Kemudian dari sisi institusional, Wijayanto menerangkan pemilu yang semula didesain untuk memilih wakil rakyat dibajak oleh oligarki menjadi penyambung lidah oligarki. Hal itu karena pemilu hari ini telah menjadi ajang money politic atau politik uang. Semakin mahal dana yang digelontorkan menjadi penentu kemenangan. Hal itu diperburuk oleh feodalisme yang masih mengungkung partai politik (parpol).
Wijayanto mengungkapkan dari sisi agency, pemilu untuk memilih wakil-wakil rakyat di parlemen dan para pejabat eksekutif semula diharapkan menjadi koridor terdepan dalam memperkuat demokrasi. Namun, mereka ternyata berbalik menjadi aktor-aktor yang memunggungi demokrasi. “Padahal para wakil rakyat dan pejabat eksekutif adalah mereka yang telah dipilih melalui mekanisme demokratis,” ujarnya.

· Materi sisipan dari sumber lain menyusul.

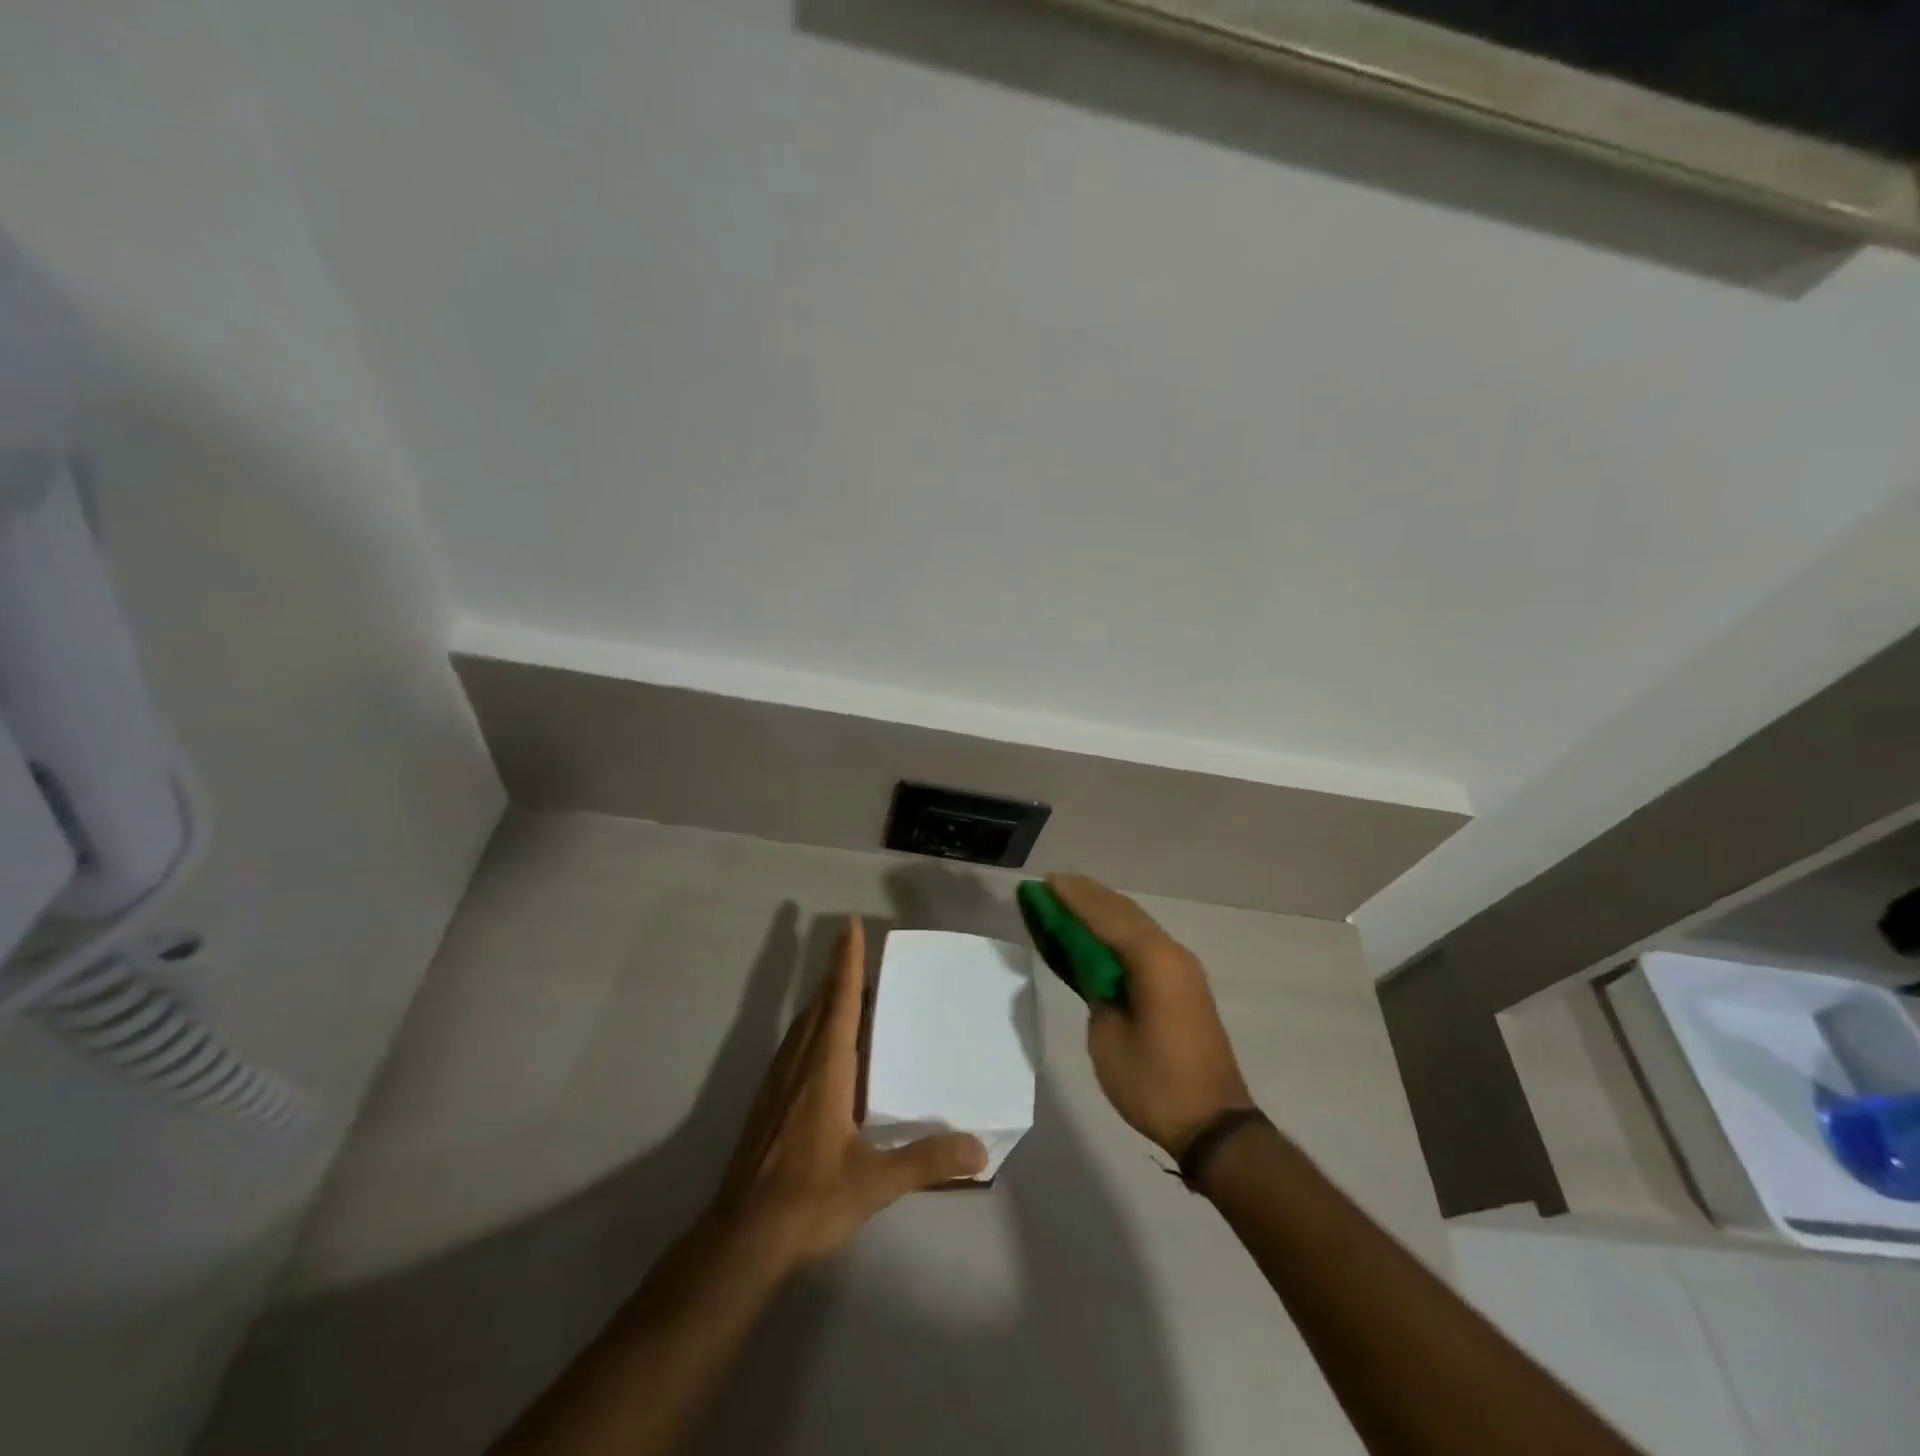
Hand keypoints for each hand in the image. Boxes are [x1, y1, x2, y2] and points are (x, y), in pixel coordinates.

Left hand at [711, 916, 986, 1275]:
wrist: (742, 1241)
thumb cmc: (809, 1201)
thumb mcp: (875, 1183)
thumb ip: (926, 1161)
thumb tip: (979, 1150)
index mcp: (825, 1069)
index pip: (840, 1001)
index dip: (846, 962)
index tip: (850, 926)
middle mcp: (799, 1065)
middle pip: (819, 1005)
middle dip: (836, 973)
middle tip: (856, 949)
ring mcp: (778, 1084)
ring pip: (803, 1026)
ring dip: (823, 1000)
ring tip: (845, 990)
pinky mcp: (768, 1105)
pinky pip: (794, 1047)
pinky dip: (812, 1028)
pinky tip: (820, 1047)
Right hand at [1049, 874, 1253, 1157]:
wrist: (1213, 1123)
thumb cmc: (1154, 1082)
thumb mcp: (1108, 1036)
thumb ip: (1096, 989)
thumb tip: (1092, 968)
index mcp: (1153, 960)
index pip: (1105, 916)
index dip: (1072, 898)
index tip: (1045, 882)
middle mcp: (1170, 952)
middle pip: (1122, 911)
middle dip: (1086, 895)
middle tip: (1051, 884)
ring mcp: (1180, 967)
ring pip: (1135, 923)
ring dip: (1102, 909)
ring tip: (1068, 897)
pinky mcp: (1181, 983)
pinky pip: (1143, 942)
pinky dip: (1116, 930)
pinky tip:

Selanjutnya dari sisi kultural, Wijayanto menegaskan demokrasi membutuhkan budaya politik yang sehat. Sayangnya, hal itu belum menjadi kebutuhan yang terdepan di Indonesia. Feodalisme masih menjadi hambatan terbesar elit politik yang menghalangi agenda membangun budaya dialog dan berbeda pendapat.
“Perbedaan pendapat bahkan telah menjadi petaka bagi aktivis yang mencoba berbeda pendapat, sebagaimana yang dialami oleh Haris Azhar dan Fathia. Sementara di akar rumput yang seharusnya menjadi ajang diskusi sehat, terbelah oleh politik identitas kadrun dan cebong,” papar Wijayanto.
Wijayanto menambahkan ke depan masyarakat sipil amat perlu melakukan konsolidasi diri dengan mempengaruhi aktor-aktor di partai yang berpikiran progresif untuk melakukan perubahan diri masing-masing.
Terkait Pemilu 2024, Wijayanto mengatakan ruang publik harus dididik untuk tidak melulu melakukan jurnalisme pacuan kuda, yaitu jurnalisme yang amat riuh di pinggir arena, tetapi tidak mengetahui substansi dari kegiatan tersebut.
Oleh karena itu, menurutnya, publik harus diingatkan untuk menjadikan Pemilu 2024 ke arah tinjauan yang lebih substantif. Publik juga harus disadarkan untuk melihat kebijakan politik yang secara terus-menerus terjadi eksploitasi terhadap alam dan sumber daya alam, seperti terjadi pada area Wadas dan di lain tempat.
“Bagaimana politik dan keputusan politik dapat menjinakkan oligarki, menghentikan politik uang, perjuangan gender, dan lainnya. Singkatnya, masyarakat sipil harus didorong ke tema percakapan-percakapan ke hal-hal yang lebih substansial,” tukas Wijayanto.
Akademisi UGM dan LP3ES Herlambang Wiratraman mengungkapkan ada banyak harapan publik pada masa awal Reformasi yang diharapkan akan bekerja memperkuat reformasi di Indonesia. Karena itu, masalah-masalah yang ada tersebut diharapkan bisa diatasi dengan melakukan reformasi sistem hukum yang ada.
“Berangkat dari amandemen empat kali konstitusi, ada banyak lembaga baru dibentuk yang diharapkan akan memperkuat hak-hak dasar warga negara yang diatur dalam konstitusi di antaranya LPSK,” Herlambang Wiratraman.